Stepanov continues his lecture discussing various aspects of Roman society. He mentions that Greek slaves were highly sought after by wealthy Romans and that Romans were relatively liberal in terms of freeing their slaves. He notes that the Roman Empire was a cruel empire, but that it provided many benefits such as education, medical care, and entertainment for the poor. One form of mass entertainment, gladiatorial games, continued on into the 4th century and beyond, when the empire was Christian, because people were still addicted to the games. He asserts that despite all the cruelty, the Roman Empire was fundamentally good and that what came after it was much worse.
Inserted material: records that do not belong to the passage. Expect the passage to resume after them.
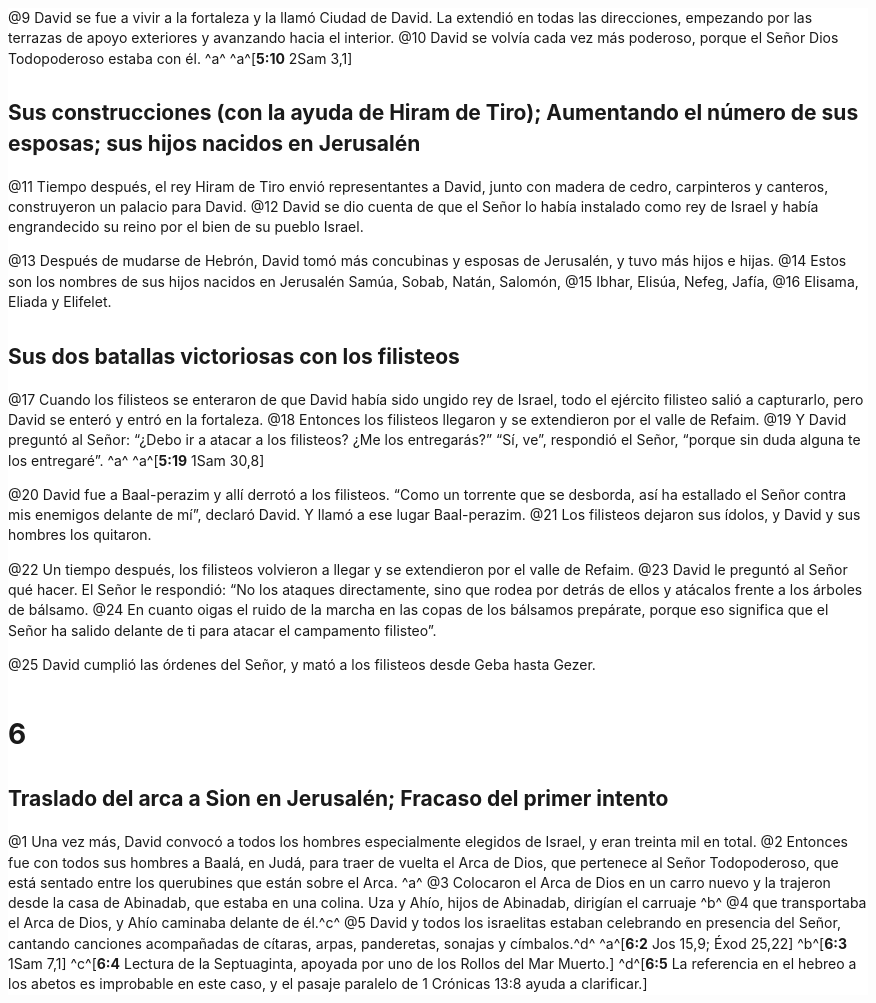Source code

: @9 David se fue a vivir a la fortaleza y la llamó Ciudad de David. La extendió en todas las direcciones, empezando por las terrazas de apoyo exteriores y avanzando hacia el interior. @10 David se volvía cada vez más poderoso, porque el Señor Dios Todopoderoso estaba con él. ^a^ 
^a^[**5:10** 2Sam 3,1]

## Sus construcciones (con la ayuda de Hiram de Tiro); Aumentando el número de sus esposas; sus hijos nacidos en Jerusalén
@11 Tiempo después, el rey Hiram de Tiro envió representantes a David, junto con madera de cedro, carpinteros y canteros, construyeron un palacio para David. @12 David se dio cuenta de que el Señor lo había instalado como rey de Israel y había engrandecido su reino por el bien de su pueblo Israel. 

@13 Después de mudarse de Hebrón, David tomó más concubinas y esposas de Jerusalén, y tuvo más hijos e hijas. @14 Estos son los nombres de sus hijos nacidos en Jerusalén Samúa, Sobab, Natán, Salomón, @15 Ibhar, Elisúa, Nefeg, Jafía, @16 Elisama, Eliada y Elifelet. 

## Sus dos batallas victoriosas con los filisteos
@17 Cuando los filisteos se enteraron de que David había sido ungido rey de Israel, todo el ejército filisteo salió a capturarlo, pero David se enteró y entró en la fortaleza. @18 Entonces los filisteos llegaron y se extendieron por el valle de Refaim. @19 Y David preguntó al Señor: “¿Debo ir a atacar a los filisteos? ¿Me los entregarás?” “Sí, ve”, respondió el Señor, “porque sin duda alguna te los entregaré”. ^a^ 
^a^[**5:19** 1Sam 30,8]

@20 David fue a Baal-perazim y allí derrotó a los filisteos. “Como un torrente que se desborda, así ha estallado el Señor contra mis enemigos delante de mí”, declaró David. Y llamó a ese lugar Baal-perazim. @21 Los filisteos dejaron sus ídolos, y David y sus hombres los quitaron. 

@22 Un tiempo después, los filisteos volvieron a llegar y se extendieron por el valle de Refaim. @23 David le preguntó al Señor qué hacer. El Señor le respondió: “No los ataques directamente, sino que rodea por detrás de ellos y atácalos frente a los árboles de bálsamo. @24 En cuanto oigas el ruido de la marcha en las copas de los bálsamos prepárate, porque eso significa que el Señor ha salido delante de ti para atacar el campamento filisteo”. 

@25 David cumplió las órdenes del Señor, y mató a los filisteos desde Geba hasta Gezer. 

# 6 
## Traslado del arca a Sion en Jerusalén; Fracaso del primer intento
@1 Una vez más, David convocó a todos los hombres especialmente elegidos de Israel, y eran treinta mil en total. @2 Entonces fue con todos sus hombres a Baalá, en Judá, para traer de vuelta el Arca de Dios, que pertenece al Señor Todopoderoso, que está sentado entre los querubines que están sobre el Arca. ^a^ @3 Colocaron el Arca de Dios en un carro nuevo y la trajeron desde la casa de Abinadab, que estaba en una colina. Uza y Ahío, hijos de Abinadab, dirigían el carruaje ^b^ @4 que transportaba el Arca de Dios, y Ahío caminaba delante de él.^c^ @5 David y todos los israelitas estaban celebrando en presencia del Señor, cantando canciones acompañadas de cítaras, arpas, panderetas, sonajas y címbalos.^d^ 
^a^[**6:2** Jos 15,9; Éxod 25,22] ^b^[**6:3** 1Sam 7,1] ^c^[**6:4** Lectura de la Septuaginta, apoyada por uno de los Rollos del Mar Muerto.] ^d^[**6:5** La referencia en el hebreo a los abetos es improbable en este caso, y el pasaje paralelo de 1 Crónicas 13:8 ayuda a clarificar.]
Stepanov notes that the dream of the Roman Empire lived on for centuries even after its collapse in the West in 476 AD, and that the collapse of the empire was a tragedy that led to a decline in safety and infrastructure, such as the destruction of aqueducts by the Goths. He also states that people throughout history have attempted to rebuild the Roman Empire, such as Charlemagne in the 8th century and the czars of Russia in the 16th century who saw themselves as its heirs. Stepanov recommends the book "Twelve Caesars" by Suetonius as a great read for understanding the Roman Empire and its effects on society.
Finally, Stepanov discusses the Roman Empire and its attitude towards conquered peoples, specifically the Jews. He mentions that for the Romans, it was normal to enslave conquered peoples and that they would not have criticized their country for it. He mentions that empires require a belief in manifest destiny and that they provide benefits such as roads, currency, and educational systems. However, he also acknowledges that empires often come at the cost of terrible injustice and misery for the conquered peoples.